Modeler Arved Grass elaborates:
How to paint brass? Here's what works for me:
- Disassemble model. Be sure any drivetrain parts (motor, gears, universals) are segregated away from the parts to be painted. Take lots of photos to document what goes where. Especially screws.
- Grit blast. I've been using 270 grit Aluminum oxide in a Paasche LAC$3 in an old Harbor Freight grit blasting cabinet. Many have suggested I go to 400 grit.
- Scrub clean with an old soft toothbrush and a good degreaser. Simple Green, Dawn Dish Soap... It really doesn't matter. Rinse.
- Rinse in ultrasonic cleaner with distilled water.
- Final rinse in 90% IPA. It will dry pretty fast. From now until the final coat of paint dries, model is handled with exam gloves.

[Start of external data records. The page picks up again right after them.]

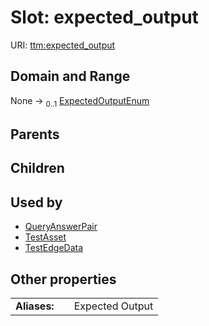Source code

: 
# Slot: expected_output




URI: [ttm:expected_output](https://w3id.org/TranslatorSRI/TranslatorTestingModel/expected_output)


## Domain and Range

None &#8594;  <sub>0..1</sub> [ExpectedOutputEnum](ExpectedOutputEnum.md)

## Parents


## Children


## Used by

 * [QueryAnswerPair](QueryAnswerPair.md)
 * [TestAsset](TestAsset.md)
 * [TestEdgeData](TestEdgeData.md)

## Other properties

|  |  |  |
| --- | --- | --- |
| **Aliases:** | | Expected Output |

- Prime. I've been airbrushing Floquil Zinc Chromate primer. Since that's no longer available, I'm switching to SEM self etching primer. If you held a gun to my head and told me I had to use a "paint bomb," I'd use Tamiya primer.
- I prefer Scalecoat paint on brass. Thankfully I have a stash. Rumor is it's no longer being produced. Get it while you can from dealers with stock (can't help you there - sorry).
- Mask with Tamiya and Frog painter's tape. The two seem to be identical. Tamiya comes in small strips handy for edge masking, curves, etc. The Frog tape covers larger areas, or can be cut into smaller bits.
- Scalecoat dries glossy, so no clear gloss is required before decaling, but a coat of gloss over the decals will help hide the edges. Do the gloss before your final coat of dull or semi-gloss. Reassemble model in reverse order of disassembly. Refer to the photos you took earlier. test drive to ensure everything is assembled and aligned correctly during assembly. Ditto coupler height. Isolate motor and add DCC/Sound/lighting as desired. during reassembly after mechanism is proven to work smoothly on DC. DCC will never fix a running issue. Now you know why the custom painters charge so much.